For years, my Ohio University office was in a lovely century old home of, I would guess, about 3,200 square feet (the university outlandishly claims 7,800 square feet, including unfinished basement and attic space). It was on the edge of our beautiful College Green, the most historic part of the oldest campus in the Midwest. Students and faculty alike loved the place. The other day, the university trustees approved $711,000 to demolish it. Had the building been properly maintained, it would still be in highly productive use. Moreover, the school is spending about $220 a square foot, not to build something, but to destroy it. I suspect I could quickly find a competent destroyer of old homes who would do the job for at most 20 % of what my university plans on paying. I almost certainly could even find many reputable builders who could essentially built a very nice 3,200 square foot house from scratch for $711,000—including tearing the old house down and using that lot for rebuilding.
In fairness to Ohio University, outrageous expenditures are commonplace for campus buildings. The University of Massachusetts at Boston spent $130 million on a 190,000 square foot academic building recently—$684 per square foot. Princeton built Whitman College (a housing facility named after eBay tycoon Meg Whitman) in 2007, complete with a dining room with a 35 foot oak ceiling that would have awed Harry Potter, and tripled-glazed leaded glass windows, costing over $300,000 per bed or $650 per square foot in today’s dollars. If the money had been borrowed at four percent interest, it would take at least $1,300 monthly per bed just to pay the interest costs of the facility for the nine months used annually. No private developer would rent beds in the complex for much less than $2,500 monthly after accounting for depreciation, taxes, etc. Bloomberg Businessweek termed it “a billionaire’s mansion in the form of a dorm…” Yet presumably Whitman and other donors received tax benefits from the U.S. government for this exercise in conspicuous plutocracy.

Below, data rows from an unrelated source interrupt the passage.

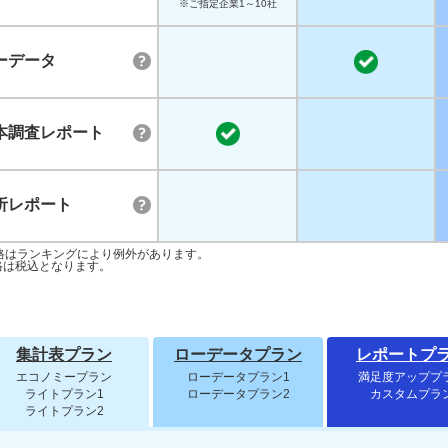
※ご指定企業1～10社
ーデータ
本調査レポート
析レポート
格はランキングにより例外があります。
格は税込となります。
集計表プラン
ローデータプラン
レポートプ
エコノミープラン
ローデータプラン1
満足度アッププ
ライトプラン1
ローデータプラン2
カスタムプラ
ライトプラン2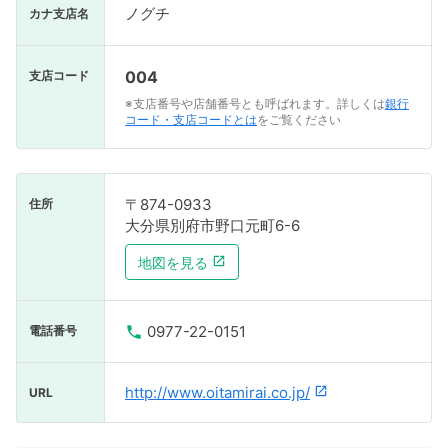
ノグチ
カナ支店名
004
支店コード
※支店番号や店舗番号とも呼ばれます。詳しくは
銀行
コード・支店コードとは
をご覧ください
〒874-0933
住所
大分県別府市野口元町6-6
地図を見る
0977-22-0151
電話番号
http://www.oitamirai.co.jp/
URL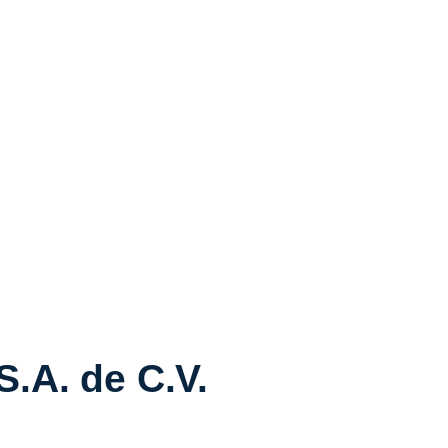
.A. de C.V.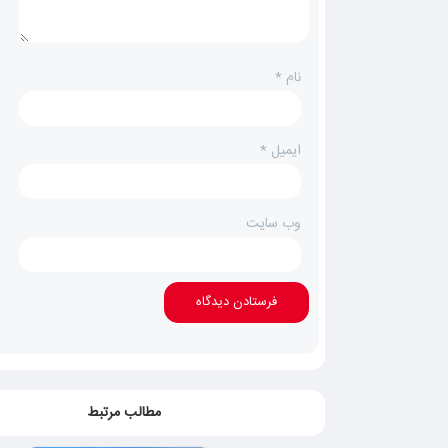
نام
*
ایمیل
*
وب‌ سایت
مطالب مرتبط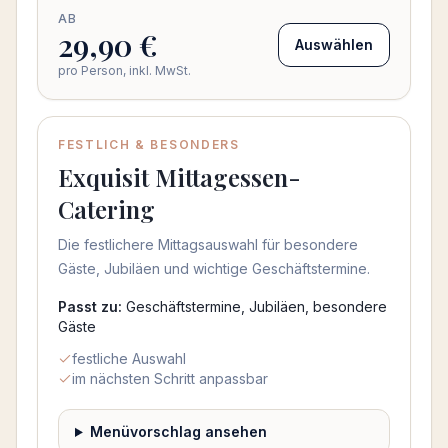
AB
29,90 €
Auswählen
pro Person, inkl. MwSt.
FESTLICH & BESONDERS
Exquisit Mittagessen-
Catering
Die festlichere Mittagsauswahl für besondere
Gäste, Jubiläen und wichtige Geschäftstermine.
Passt zu:
Geschäftstermine, Jubiläen, besondere
Gäste
festliche Auswahl
im nächsten Schritt anpassbar
Menüvorschlag ansehen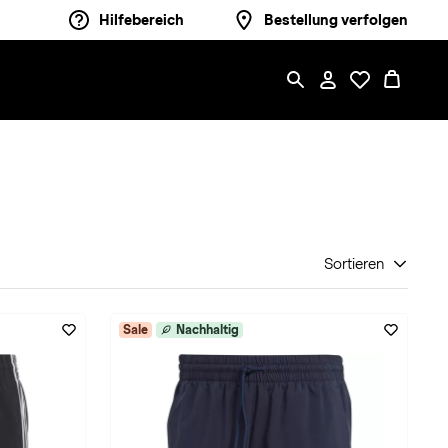
Hilfebereich
Bestellung verfolgen
Sortieren
Sale
Nachhaltig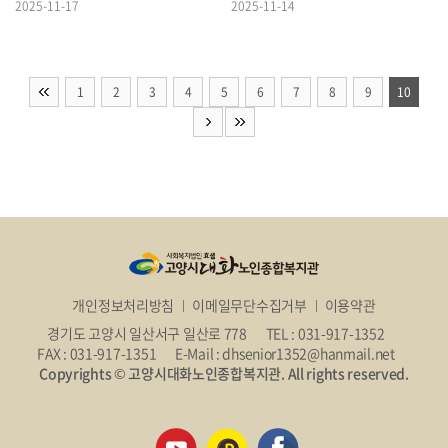
2025-11-17
2025-11-14
1
2
3
4
5
6
7
8
9
10
개인정보처리방침
이메일무단수집거부
이용약관
경기도 고양시 일산서구 일산로 778
TEL : 031-917-1352
FAX : 031-917-1351
E-Mail : dhsenior1352@hanmail.net
Copyrights © 고양시대화노인종합복지관. All rights reserved.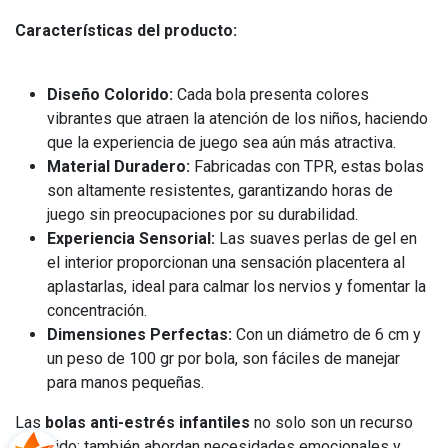
Características del producto:
Diseño Colorido:
Cada bola presenta colores
vibrantes que atraen la atención de los niños, haciendo
que la experiencia de juego sea aún más atractiva.
Material Duradero:
Fabricadas con TPR, estas bolas
son altamente resistentes, garantizando horas de
juego sin preocupaciones por su durabilidad.
Experiencia Sensorial:
Las suaves perlas de gel en
el interior proporcionan una sensación placentera al
aplastarlas, ideal para calmar los nervios y fomentar la
concentración.
Dimensiones Perfectas:
Con un diámetro de 6 cm y
un peso de 100 gr por bola, son fáciles de manejar
para manos pequeñas.
Las
bolas anti-estrés infantiles
no solo son un recurso
divertido; también abordan necesidades emocionales y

In the Bay region, where environmental and regulatory insanity routinely prevent needed new construction, pushing housing costs extremely high, the University of California at Berkeley cannot even rebuild a badly depreciated parking garage without years of delays, wrangling about an environmental impact statement, etc. A fairly reasonable garage was proposed that cost a moderately pricey $30,000 per parking stall, but the inefficiency endemic to modern universities took hold, leading to a facility with per stall costs in the $100,000 range. A private garage operator would need probably $30 daily parking fees per car to make the investment minimally profitable. Adding university bureaucracies and “shared governance” decision-making onto environmental extremism, you get chaos. According to news reports, the AFSCME labor union will not even let Berkeley use modern technology to replace humans in collecting parking fees.

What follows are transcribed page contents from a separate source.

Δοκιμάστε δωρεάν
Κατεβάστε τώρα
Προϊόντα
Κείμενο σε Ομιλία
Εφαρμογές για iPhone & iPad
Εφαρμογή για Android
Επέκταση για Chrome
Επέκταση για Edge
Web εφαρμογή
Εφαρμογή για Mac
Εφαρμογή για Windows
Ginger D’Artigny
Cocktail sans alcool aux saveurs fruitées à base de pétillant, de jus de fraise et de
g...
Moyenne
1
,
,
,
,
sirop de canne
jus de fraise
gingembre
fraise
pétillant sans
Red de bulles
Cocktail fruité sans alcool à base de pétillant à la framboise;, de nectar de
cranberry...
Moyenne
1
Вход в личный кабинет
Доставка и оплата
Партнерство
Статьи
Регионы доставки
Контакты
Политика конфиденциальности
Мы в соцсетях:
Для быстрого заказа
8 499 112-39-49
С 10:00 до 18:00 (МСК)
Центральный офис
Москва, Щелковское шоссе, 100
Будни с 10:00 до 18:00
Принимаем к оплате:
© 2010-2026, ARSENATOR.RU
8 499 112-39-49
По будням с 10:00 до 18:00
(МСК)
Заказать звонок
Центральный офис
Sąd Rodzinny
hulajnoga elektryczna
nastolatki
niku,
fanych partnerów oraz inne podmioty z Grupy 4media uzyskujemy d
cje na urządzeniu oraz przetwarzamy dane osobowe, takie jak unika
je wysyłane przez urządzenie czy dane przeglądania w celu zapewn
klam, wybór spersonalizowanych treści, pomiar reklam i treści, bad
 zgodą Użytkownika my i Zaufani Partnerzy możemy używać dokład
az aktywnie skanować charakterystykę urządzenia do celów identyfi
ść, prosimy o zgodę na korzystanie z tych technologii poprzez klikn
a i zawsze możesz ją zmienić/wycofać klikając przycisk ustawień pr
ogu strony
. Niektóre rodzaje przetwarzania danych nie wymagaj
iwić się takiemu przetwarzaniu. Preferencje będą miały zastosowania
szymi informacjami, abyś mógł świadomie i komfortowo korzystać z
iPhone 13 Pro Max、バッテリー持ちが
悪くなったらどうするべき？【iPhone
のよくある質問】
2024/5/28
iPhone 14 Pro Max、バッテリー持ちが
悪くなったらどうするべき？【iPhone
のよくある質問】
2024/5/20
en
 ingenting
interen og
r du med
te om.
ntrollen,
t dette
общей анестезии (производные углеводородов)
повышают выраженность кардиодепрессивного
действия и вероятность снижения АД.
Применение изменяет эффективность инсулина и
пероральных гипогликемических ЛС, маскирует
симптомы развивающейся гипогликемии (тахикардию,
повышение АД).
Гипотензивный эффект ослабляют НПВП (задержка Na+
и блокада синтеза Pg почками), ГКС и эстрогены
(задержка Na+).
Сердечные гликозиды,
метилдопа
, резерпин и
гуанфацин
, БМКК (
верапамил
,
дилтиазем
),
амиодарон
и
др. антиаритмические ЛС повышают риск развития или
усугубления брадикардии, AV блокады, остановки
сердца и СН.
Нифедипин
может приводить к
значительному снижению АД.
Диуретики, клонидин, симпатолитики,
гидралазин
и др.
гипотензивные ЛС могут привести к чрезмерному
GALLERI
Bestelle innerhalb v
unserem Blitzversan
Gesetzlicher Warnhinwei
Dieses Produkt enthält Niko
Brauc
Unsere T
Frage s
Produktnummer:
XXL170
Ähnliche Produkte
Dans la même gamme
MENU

I have said it before but it bears repeating: university buildings are disenfranchised in discussions over university resource allocation—they cannot talk. Students complain they need more recreational space, and faculty say their laboratories need [to be] modernized, administrators want new spiffy teleconferencing facilities and alumni want country club-like areas in the stadium where they can drink while watching ball throwing contests. But the existing buildings are silent. We will let a somewhat decrepit classroom building deteriorate a bit more so we can fund the academic fad de jour: maybe more sustainability administrators. In a few years, we will declare the building beyond repair and replace it with an opulent new facility that lies empty much of the year.

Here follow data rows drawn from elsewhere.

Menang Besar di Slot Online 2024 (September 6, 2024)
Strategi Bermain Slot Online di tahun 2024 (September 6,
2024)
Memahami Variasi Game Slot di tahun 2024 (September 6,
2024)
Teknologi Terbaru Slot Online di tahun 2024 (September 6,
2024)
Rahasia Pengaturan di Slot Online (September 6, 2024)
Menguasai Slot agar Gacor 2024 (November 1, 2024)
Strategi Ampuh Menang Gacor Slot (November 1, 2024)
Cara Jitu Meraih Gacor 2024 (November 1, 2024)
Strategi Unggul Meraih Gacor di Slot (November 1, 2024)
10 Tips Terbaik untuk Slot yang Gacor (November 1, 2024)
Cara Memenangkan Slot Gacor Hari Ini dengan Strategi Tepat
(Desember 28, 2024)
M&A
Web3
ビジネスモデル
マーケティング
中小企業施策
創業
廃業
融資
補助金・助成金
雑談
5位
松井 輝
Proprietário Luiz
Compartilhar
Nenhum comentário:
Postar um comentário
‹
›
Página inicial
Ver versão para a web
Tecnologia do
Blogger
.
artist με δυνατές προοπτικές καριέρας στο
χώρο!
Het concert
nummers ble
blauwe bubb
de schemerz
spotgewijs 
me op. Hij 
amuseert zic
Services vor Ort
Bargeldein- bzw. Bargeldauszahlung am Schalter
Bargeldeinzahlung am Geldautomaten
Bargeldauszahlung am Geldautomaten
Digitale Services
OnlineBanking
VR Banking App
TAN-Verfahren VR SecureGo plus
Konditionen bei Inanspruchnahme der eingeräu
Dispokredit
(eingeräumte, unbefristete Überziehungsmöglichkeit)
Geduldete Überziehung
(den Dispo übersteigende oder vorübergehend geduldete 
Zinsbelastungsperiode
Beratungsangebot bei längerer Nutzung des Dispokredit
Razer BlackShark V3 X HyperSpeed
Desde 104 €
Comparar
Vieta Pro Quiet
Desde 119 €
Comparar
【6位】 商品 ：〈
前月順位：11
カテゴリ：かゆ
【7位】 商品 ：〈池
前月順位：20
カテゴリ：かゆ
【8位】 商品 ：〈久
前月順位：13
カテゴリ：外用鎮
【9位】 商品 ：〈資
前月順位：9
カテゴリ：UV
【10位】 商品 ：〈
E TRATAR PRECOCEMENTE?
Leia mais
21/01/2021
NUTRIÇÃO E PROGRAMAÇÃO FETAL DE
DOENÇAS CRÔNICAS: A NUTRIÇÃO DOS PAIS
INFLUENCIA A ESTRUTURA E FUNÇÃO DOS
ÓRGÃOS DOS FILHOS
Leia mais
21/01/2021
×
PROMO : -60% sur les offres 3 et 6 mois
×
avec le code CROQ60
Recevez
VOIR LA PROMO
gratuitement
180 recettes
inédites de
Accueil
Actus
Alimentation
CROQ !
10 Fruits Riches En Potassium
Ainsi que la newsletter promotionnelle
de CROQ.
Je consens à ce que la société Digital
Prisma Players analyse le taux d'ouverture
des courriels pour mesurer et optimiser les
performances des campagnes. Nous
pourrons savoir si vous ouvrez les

Universities sometimes seem to handle their accounting the same way kids measure the financial success of a lemonade stand: do revenues during the recent time period exceed expenses? Depreciation of assets is largely downplayed—something a CEO of a modern corporation could go to jail for if tried. Sometimes unfunded liabilities are mostly ignored (e.g., employee pensions). Moreover, building proceeds apace, aided by tax deductions for private donors and often municipal bond (low interest) financing of debt. Schools often seem blithely unconcerned or myopic about falling enrollments and the impact of declining birth rates on facility need, at a time when some observers predict thousands of schools will close (I think it may “merely” be hundreds) or merge with other institutions.